5.3 NMR Spectra Acquisition and Processing
All NMR spectra were recorded at 298 K using a Bruker Avance 500 MHz spectrometer (1H frequency: 500.13 MHz; Bruker, Germany). For quantitative metabolomics profiling of filtered serum, urine, and faeces, spectra were processed with the Chenomx NMR Suite 7.5 software (Chenomx Inc., Edmonton, Canada) using the “targeted profiling” approach[17]. Open database sources, including the KEGG, MetaboAnalyst, Human Metabolome Database, and METLIN, were used to identify metabolic pathways[18, 19].
5.4 NMR Multivariate Data Analysis
Output data were processed with the SIMCA-P+ 14.0 software (Umetrics, Sweden) to elucidate patterns in metabolite concentration shifts. Statistical analysis was also conducted with SPSS19.0 (IBM; USA) using the two-tailed Student’s t-test. P-value of less than 0.05 was considered to be statistically significant between two groups.
5.5 Human faecal sample collection and DNA extraction
Fresh faeces samples were collected from 190 subjects, and then delivered from Fuwai Hospital to the laboratory in an ice bag using insulating polystyrene foam containers. DNA was extracted using an EZNA™ stool DNA isolation kit (Omega Bio-Tek, VWR, Herlev, Denmark). The DNA was then eluted in 50 µL of elution buffer and stored at -80°C.

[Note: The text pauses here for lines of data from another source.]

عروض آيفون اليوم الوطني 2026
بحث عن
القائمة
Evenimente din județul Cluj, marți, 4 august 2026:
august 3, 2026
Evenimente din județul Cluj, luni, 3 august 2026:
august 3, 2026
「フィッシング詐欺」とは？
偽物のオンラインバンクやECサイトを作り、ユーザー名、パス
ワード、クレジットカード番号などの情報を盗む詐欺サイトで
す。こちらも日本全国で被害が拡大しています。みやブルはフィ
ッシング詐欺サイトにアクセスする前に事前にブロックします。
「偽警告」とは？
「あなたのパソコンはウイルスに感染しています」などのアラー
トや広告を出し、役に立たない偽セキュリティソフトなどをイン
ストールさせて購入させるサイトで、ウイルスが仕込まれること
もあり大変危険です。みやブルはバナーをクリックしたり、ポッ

5.6 DNA library construction and sequencing
DNA library was constructed using the TruSeq Nano DNA LT Library Preparation Kit (FC-121-4001, Illumina, San Diego, CA, USA). The resulting libraries were sequenced on an Illumina HiSeq 4000 sequencer (Illumina, San Diego, CA, USA). The running mode of metagenomics was paired-end of 150 bp and the running mode of 16S rRNA sequencing was paired-end of 300 bp.

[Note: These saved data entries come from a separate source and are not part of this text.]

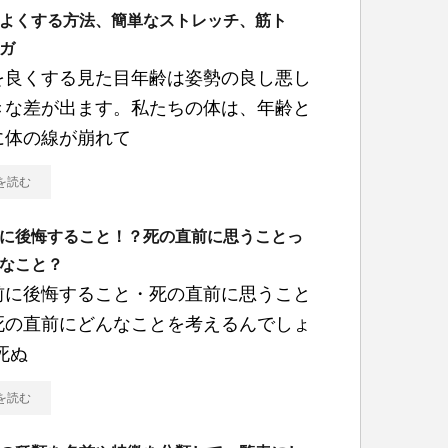
よくする方法、簡単なストレッチ、筋ト
ガ
を良くする見た目年齢は姿勢の良し悪し
きな差が出ます。私たちの体は、年齢と
に体の線が崩れて
を読む
に後悔すること！？死の直前に思うことっ
なこと？
前に後悔すること・死の直前に思うこと
死の直前にどんなことを考えるんでしょ
死ぬ
を読む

5.7 Sequencing data analysis
QIIME 2 was used to process 16S rRNA sequencing data (Figure S1). Sequence quality control, feature table construction and filter chimeric sequences were performed by DADA2 plugins[20]. Features were created by clustering sequences with 100% similarity. Representative sequences for each feature were used to construct a rooted phylogenetic tree by q2-phylogeny plugin. The script will randomly subsample the counts from each sample to the 7327 sequences. Alpha and beta diversity were generated by q2-diversity plugin. Shannon’s index, the observed OTUs, and evenness were evaluated. A normalized feature abundance table was used for the constrained principal coordinate analysis (cPCoA). Taxonomic analysis was performed by q2-feature-classifier plugin. Differential abundance taxa were generated by LEfSe (LDA>2)[21].

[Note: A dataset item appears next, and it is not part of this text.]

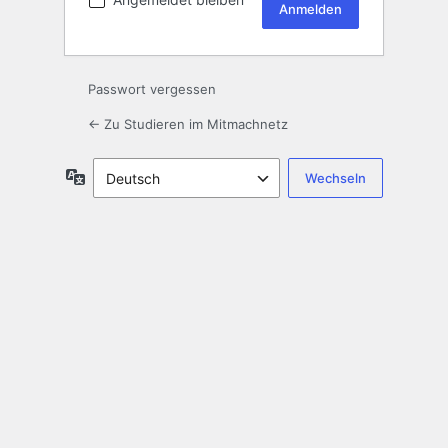
Passwort vergessen
← Zu Studieren im Mitmachnetz
Sprache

Quality control for the metagenomics shotgun sequencing data was conducted using FastQC (http://www.bioinformatics.babraham.ac.uk/projects/fastqc/). Low quality reads and adapter sequences were removed by Trimmomatic[22]. Taxonomic profiles were generated using MetaPhlAn v2.662[23] and pathways enrichment was done by HUMAnN2[24]. The interactions of pathways and metabolites were integrated using MetaCyc and the relationship networks contained microbiota, metabolites and pathways were visualized by Cytoscape[25, 26].
5.8 Statistical analyses
The Gini coefficients of clinical indexes were generated using R scripts. The wilcox and Fisher’s test were used to analyze the differential clinical indexes for continuous and categorical variables, respectively. Spearman correlations between microbiota, metabolites and clinical indexes were calculated using R scripts. The visual presentation of multiple omics correlations was performed using the pheatmap package in R.